Further maneuvering was done, he said, and eventually, they made it to a point where they could exit the landing craft.
“The water was deep, and the waves lifted us off our feet as we staggered and struggled onward amid enemy shooting,” Learn said. “Some crafts had to unload in deep water. We worked our way up the beach through obstacles, assisting our casualties, keeping ahead of the tide.”
When Alfred Rasche, then a sergeant with the battalion’s B Company, exited his landing craft, he found himself in waist-deep water and continued moving toward the beach.

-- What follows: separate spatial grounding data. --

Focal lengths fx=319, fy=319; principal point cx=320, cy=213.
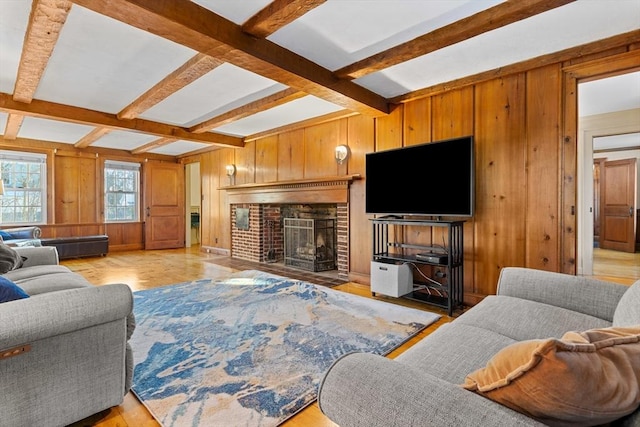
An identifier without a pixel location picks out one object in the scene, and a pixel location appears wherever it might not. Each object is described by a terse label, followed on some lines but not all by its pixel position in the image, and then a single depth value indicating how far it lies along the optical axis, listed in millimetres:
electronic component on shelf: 3145
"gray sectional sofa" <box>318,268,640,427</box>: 661
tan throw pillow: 636
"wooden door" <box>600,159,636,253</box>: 6363
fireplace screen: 4996
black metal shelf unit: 3129
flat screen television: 3025
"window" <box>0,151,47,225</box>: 6055
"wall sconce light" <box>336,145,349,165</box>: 4356
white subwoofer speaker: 3359
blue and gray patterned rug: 1658
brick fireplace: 4480
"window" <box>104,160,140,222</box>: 7229
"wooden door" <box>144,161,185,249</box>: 7512
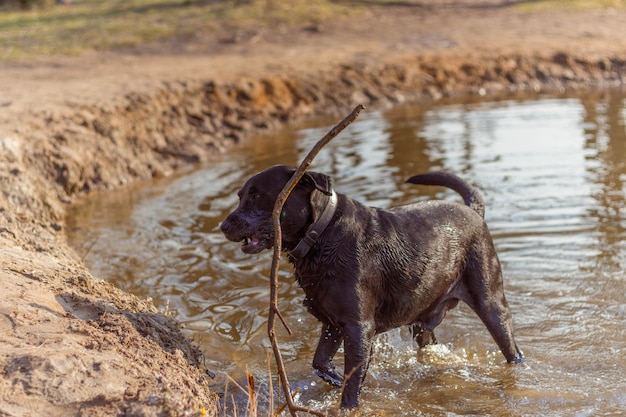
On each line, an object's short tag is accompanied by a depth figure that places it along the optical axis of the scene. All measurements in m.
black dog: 5.02
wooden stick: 4.12
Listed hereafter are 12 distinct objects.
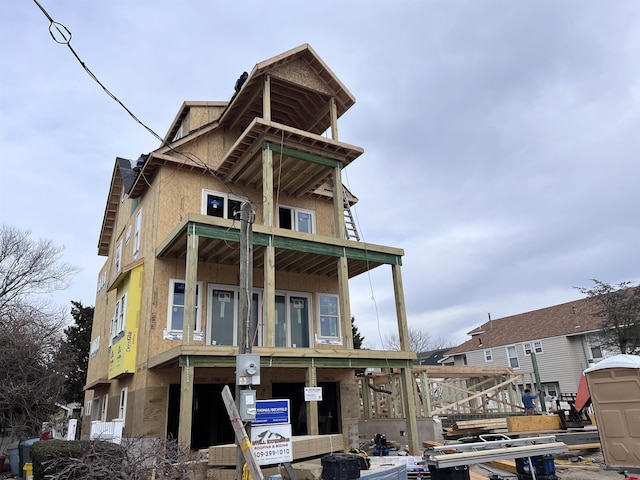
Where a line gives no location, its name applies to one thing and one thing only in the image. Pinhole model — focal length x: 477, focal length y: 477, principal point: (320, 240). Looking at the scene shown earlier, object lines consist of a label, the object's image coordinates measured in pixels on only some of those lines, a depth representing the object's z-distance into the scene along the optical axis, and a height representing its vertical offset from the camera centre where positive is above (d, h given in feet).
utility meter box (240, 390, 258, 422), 25.64 +0.88
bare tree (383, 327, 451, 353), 223.92 +31.04
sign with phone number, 25.77 -1.10
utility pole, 26.61 +7.63
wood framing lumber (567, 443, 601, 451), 44.70 -3.63
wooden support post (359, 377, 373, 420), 64.69 +2.56
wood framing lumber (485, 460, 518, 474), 38.30 -4.31
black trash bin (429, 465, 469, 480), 28.40 -3.37
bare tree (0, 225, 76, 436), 66.49 +9.39
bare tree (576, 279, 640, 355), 83.56 +14.57
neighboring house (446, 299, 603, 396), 109.29 +15.19
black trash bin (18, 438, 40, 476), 49.44 -1.49
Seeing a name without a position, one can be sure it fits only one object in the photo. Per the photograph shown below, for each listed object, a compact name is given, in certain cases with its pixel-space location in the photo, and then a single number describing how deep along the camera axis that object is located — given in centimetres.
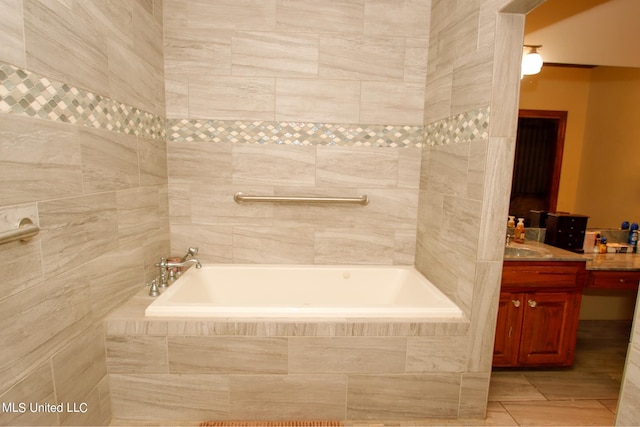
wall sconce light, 227
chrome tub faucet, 203
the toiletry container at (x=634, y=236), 251
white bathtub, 224
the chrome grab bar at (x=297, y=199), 228
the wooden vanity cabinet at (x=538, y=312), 203
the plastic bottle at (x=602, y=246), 244
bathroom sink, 217
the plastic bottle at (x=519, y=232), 251
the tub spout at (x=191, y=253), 219
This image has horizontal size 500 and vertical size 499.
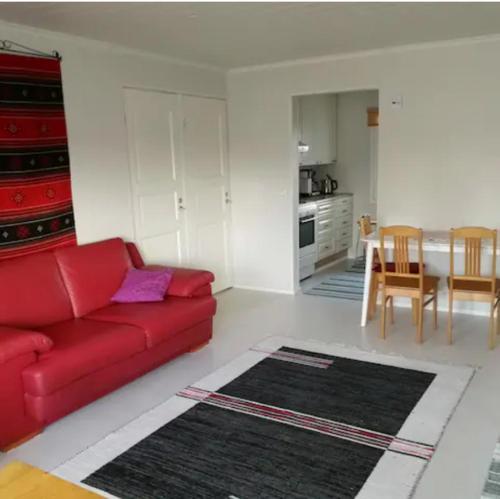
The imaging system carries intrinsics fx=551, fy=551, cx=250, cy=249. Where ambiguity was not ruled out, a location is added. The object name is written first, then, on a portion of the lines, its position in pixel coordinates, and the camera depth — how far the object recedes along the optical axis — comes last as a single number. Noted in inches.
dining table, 162.9
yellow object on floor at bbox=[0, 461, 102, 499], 77.7
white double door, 180.5
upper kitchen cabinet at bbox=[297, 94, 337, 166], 248.5
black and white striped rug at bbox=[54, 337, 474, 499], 94.9
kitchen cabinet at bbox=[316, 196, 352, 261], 256.5
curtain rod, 136.6
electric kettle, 281.6
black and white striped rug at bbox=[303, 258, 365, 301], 217.0
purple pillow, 151.6
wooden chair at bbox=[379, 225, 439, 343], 158.6
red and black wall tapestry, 137.3
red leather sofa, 108.7
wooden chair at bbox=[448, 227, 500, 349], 151.4
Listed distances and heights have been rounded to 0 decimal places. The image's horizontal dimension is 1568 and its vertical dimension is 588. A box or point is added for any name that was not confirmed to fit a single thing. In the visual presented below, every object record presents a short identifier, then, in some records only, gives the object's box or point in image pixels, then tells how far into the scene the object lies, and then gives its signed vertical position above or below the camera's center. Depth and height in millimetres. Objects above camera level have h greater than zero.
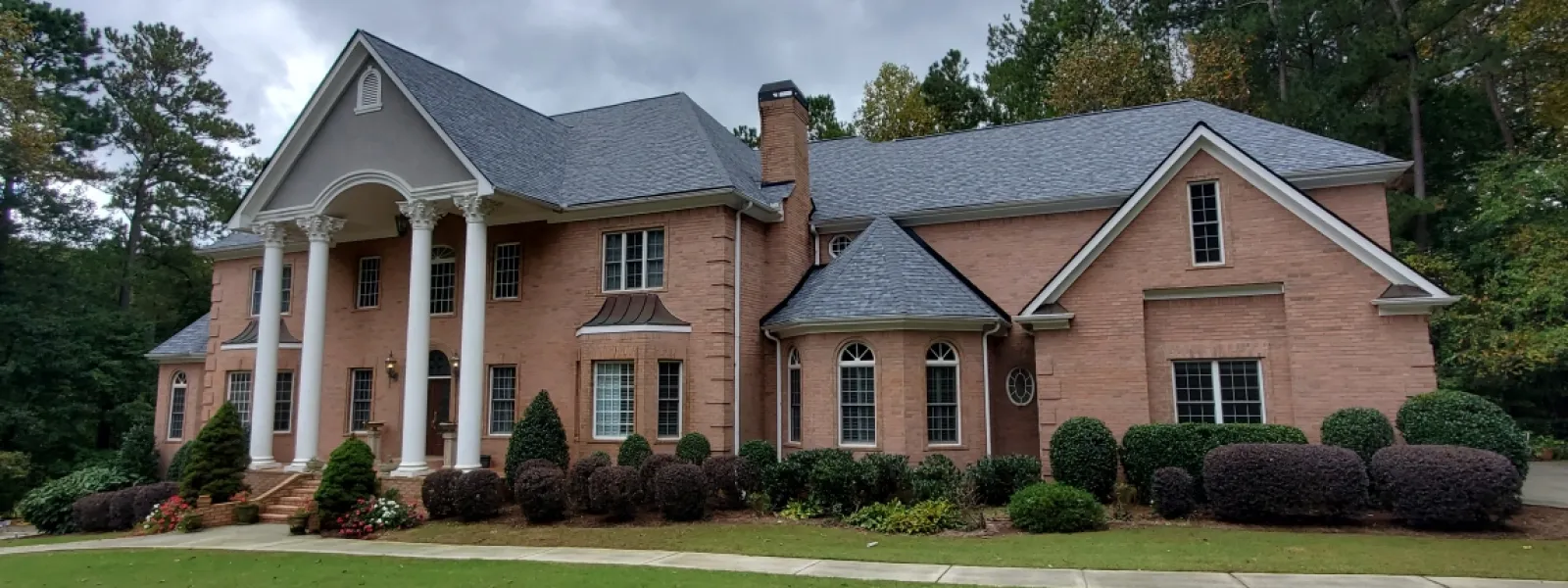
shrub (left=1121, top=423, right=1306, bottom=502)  15547 -815
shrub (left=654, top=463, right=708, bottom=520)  16188 -1616
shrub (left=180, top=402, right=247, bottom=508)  19500 -1234
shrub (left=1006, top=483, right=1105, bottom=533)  14102 -1795
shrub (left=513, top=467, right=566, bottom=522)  16562 -1659
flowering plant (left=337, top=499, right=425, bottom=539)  16766 -2151
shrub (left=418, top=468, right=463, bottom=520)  17453 -1755
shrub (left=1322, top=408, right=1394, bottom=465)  14914 -620
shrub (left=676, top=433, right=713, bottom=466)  18797 -994
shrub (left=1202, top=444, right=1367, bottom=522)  13773 -1369
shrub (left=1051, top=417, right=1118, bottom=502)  16328 -1143
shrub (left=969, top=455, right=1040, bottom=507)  17047 -1485
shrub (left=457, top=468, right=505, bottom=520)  17141 -1748
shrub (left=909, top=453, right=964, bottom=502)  15906 -1458
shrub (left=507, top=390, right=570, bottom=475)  18938 -722
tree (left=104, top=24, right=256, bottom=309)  40375 +12179
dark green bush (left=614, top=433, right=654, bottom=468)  18688 -1035
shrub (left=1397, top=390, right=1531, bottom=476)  14133 -517
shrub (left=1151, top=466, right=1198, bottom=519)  14906 -1618
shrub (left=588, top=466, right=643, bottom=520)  16406 -1578
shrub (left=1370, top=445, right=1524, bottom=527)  12906 -1356
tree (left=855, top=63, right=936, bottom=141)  44594 +14671
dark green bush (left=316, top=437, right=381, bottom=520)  17125 -1443
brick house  17125 +2654
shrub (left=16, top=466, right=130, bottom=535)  21875 -2341
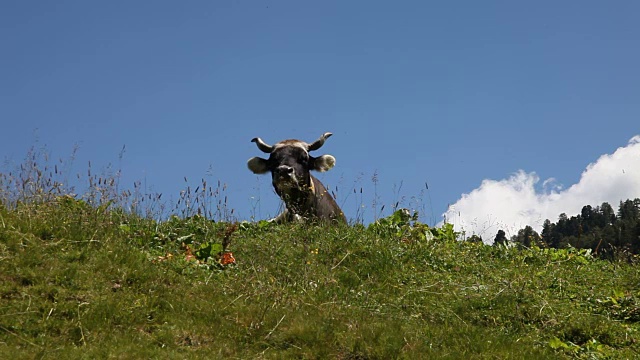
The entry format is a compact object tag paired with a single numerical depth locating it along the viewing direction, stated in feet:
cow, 49.44
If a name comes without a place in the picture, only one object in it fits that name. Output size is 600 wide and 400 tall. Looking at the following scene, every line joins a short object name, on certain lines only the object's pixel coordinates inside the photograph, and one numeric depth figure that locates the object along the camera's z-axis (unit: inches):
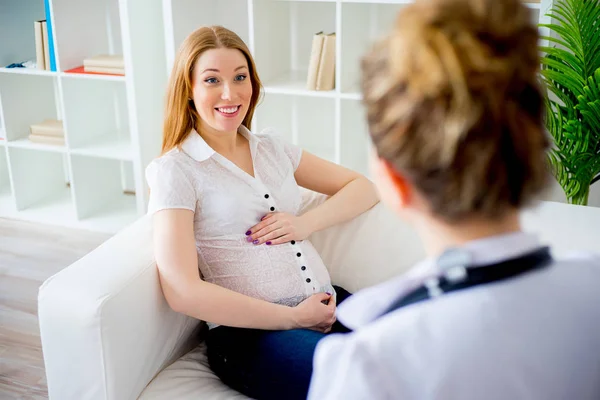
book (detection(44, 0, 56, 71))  120.0
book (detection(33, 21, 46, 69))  122.3
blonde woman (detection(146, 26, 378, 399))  59.6
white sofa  55.5
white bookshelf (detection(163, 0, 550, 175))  110.0
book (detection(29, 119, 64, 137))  128.0
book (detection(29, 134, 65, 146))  127.6
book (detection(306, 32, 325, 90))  109.4
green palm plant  81.4
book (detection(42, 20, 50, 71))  122.0
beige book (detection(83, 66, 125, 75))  120.1
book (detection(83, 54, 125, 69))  120.1
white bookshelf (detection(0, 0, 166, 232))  119.3
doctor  25.4
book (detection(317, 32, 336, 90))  109.0
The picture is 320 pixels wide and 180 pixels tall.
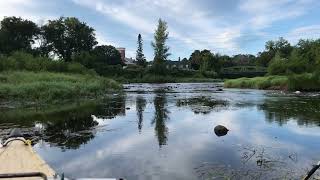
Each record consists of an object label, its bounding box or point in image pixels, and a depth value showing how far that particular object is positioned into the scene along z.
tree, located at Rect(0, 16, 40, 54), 49.25
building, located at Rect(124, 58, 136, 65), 95.23
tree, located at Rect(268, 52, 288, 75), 43.70
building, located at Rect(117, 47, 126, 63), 105.49
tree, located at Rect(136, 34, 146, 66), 80.71
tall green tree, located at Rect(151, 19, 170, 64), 65.07
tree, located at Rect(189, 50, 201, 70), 82.21
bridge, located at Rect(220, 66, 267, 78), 66.53
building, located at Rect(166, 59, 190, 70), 90.21
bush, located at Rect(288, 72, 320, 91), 27.98
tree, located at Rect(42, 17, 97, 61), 56.64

“There seemed to be a lull in the firing for a few minutes,” he said, also in a 2019 interview. “We ran to the first depression and took the little cover that was afforded. At this time, we came under fire again. By what, I could not tell, except that it was very rapid fire. We then ran to the high-water embankment where many GIs were taking shelter.”
Ralph Blando, then the first sergeant of B Company, also recalled the lull in firing, and when it picked up again.
“Pappy Glen Kloth, at the edge of the water, asked me to cut his life preserver loose,” Blando recalled in 2019. “I started to do so when an 88mm shell came over and exploded a hundred yards away into the sea. I found myself standing there with my knife in my hand and Kloth was gone as were all the others.”
Wading ashore was terrifying, said Bienvenu.
“We were wet and scared, hungry, insecure, didn’t know where anything was,” he said. “You’d look around you and you could see people being killed. And equipment blown up, ships being sunk.”
Despite that, they pushed forward and cleared routes off the beach and further inland.
“Under determined enemy resistance, our troops opened a roadway off Omaha Beach around the cliffs inland in the vicinity of Saint Laurant-Sur-Mer, France, by nightfall,” Learn said.
That led to securing the beachhead and then being able to push further into Normandy.
The troops that landed on the beach were also assisted by National Guard units in the air, including the 107th and 109th Tactical Reconnaissance Squadrons with the Michigan and Minnesota National Guard, respectively.
The Normandy campaign lasted until the end of July, with additional Guard units taking part, all earning the “Normandy” campaign streamer.
The landings were momentous, something Rasche said he didn’t quite realize until he and his squad were sent back to Omaha Beach the day after to retrieve equipment.
“There was no firing on the beach now and one could stand up and look around,” he said. “The tide was in, and wrecked assault boats were everywhere — loaded boats trying to get in, others trying to get out. Bodies of the dead were in this bobbing mess.”
It’s a memory he carried with him long after the war and one that speaks to the sacrifices made in the landings, he said.
“Even today I’m thankful that I had the opportunity to return to the beach that day after. One does not realize how little one can see when you have to keep your head down,” he said. The day after “one could see all around, and what I saw is still in my mind as I saw it that day.”